- TASK INSTRUCTIONS -
Among the entries that follow, the required portion opens with the line containing "right ankle: (61, 553)" and closes with the line containing "left knee: (252, 392)". Give that portion again exactly, and nothing else.

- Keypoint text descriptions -
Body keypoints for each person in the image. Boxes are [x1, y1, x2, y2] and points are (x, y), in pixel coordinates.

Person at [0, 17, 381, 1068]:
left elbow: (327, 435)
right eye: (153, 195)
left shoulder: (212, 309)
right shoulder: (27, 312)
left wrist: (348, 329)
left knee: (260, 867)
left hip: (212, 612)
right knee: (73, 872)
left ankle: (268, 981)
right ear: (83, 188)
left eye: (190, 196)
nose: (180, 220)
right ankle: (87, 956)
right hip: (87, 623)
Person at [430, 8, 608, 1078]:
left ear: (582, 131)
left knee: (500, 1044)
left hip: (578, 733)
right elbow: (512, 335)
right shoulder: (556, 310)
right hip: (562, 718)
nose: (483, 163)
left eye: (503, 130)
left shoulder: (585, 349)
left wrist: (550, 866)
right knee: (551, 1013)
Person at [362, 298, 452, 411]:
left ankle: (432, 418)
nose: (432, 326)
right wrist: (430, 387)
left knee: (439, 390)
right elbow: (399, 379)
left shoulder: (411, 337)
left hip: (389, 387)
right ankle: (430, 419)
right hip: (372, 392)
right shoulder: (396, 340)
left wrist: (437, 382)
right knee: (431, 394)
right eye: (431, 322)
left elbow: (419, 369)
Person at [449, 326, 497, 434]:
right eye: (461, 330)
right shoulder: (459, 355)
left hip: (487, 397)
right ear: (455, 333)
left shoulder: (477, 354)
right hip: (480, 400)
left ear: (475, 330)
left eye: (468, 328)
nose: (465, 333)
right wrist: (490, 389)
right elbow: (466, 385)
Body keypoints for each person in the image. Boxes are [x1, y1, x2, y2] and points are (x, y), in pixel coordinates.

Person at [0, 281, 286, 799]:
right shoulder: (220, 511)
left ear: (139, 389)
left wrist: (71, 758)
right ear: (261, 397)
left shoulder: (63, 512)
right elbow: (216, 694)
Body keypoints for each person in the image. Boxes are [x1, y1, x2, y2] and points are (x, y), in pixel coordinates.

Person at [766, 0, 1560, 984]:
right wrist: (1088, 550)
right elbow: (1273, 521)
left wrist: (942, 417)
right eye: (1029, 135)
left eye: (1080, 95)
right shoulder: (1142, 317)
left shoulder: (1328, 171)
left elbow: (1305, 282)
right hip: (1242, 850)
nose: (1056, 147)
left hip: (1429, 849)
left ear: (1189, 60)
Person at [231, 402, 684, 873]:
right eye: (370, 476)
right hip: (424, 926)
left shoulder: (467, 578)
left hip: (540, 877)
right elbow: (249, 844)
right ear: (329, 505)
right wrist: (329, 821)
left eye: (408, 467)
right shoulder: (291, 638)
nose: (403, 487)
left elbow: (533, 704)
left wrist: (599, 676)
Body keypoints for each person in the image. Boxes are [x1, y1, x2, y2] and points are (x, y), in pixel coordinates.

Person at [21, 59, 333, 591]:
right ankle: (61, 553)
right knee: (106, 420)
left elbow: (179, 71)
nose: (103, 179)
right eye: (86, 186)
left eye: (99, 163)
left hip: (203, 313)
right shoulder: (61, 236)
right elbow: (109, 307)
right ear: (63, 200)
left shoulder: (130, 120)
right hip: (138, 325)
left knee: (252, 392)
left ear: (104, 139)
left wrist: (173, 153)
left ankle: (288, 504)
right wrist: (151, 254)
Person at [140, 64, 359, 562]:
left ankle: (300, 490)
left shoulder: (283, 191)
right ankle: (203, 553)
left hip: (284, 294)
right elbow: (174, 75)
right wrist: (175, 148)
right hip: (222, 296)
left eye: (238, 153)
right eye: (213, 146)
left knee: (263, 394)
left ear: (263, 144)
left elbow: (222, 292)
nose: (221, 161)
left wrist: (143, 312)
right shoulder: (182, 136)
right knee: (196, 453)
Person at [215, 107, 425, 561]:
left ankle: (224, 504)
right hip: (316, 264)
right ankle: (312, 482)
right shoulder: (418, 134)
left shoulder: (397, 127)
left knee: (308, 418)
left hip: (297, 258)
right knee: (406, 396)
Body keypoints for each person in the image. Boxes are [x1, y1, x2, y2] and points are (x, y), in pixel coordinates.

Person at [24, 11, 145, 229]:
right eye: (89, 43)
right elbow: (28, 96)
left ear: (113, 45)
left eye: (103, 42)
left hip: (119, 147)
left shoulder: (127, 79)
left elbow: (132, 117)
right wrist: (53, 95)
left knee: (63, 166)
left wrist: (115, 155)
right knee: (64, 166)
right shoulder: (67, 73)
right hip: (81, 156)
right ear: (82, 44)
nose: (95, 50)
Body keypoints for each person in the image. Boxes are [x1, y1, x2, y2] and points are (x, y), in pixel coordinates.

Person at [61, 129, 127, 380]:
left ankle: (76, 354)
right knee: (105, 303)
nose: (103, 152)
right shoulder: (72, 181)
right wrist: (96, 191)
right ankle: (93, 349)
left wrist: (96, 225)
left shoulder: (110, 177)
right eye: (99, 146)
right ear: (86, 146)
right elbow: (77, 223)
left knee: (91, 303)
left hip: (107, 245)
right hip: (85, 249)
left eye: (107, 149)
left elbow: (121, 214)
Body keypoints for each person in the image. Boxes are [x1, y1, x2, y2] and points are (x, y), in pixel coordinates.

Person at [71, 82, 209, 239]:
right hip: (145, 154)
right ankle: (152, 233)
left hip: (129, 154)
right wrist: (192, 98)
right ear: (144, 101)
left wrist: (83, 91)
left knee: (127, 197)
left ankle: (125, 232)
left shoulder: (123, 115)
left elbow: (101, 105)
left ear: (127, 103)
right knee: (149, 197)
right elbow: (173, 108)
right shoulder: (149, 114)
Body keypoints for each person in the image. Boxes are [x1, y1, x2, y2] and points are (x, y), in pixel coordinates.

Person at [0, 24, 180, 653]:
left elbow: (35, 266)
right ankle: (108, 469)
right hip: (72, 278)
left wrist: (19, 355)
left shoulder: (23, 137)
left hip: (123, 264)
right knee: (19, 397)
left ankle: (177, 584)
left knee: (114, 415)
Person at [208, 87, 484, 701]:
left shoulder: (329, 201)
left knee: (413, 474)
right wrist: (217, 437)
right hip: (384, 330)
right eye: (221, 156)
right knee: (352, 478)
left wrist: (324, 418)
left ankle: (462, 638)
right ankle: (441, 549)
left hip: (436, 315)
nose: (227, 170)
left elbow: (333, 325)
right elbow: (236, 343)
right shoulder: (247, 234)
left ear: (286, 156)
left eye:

- EXPECTED OUTPUT -
right ankle: (61, 553)
right knee: (106, 420)
left elbow: (179, 71)
nose: (103, 179)
right eye: (86, 186)
left eye: (99, 163)
left hip: (203, 313)
right shoulder: (61, 236)
right elbow: (109, 307)
right ear: (63, 200)
left shoulder: (130, 120)
right hip: (138, 325)
left knee: (252, 392)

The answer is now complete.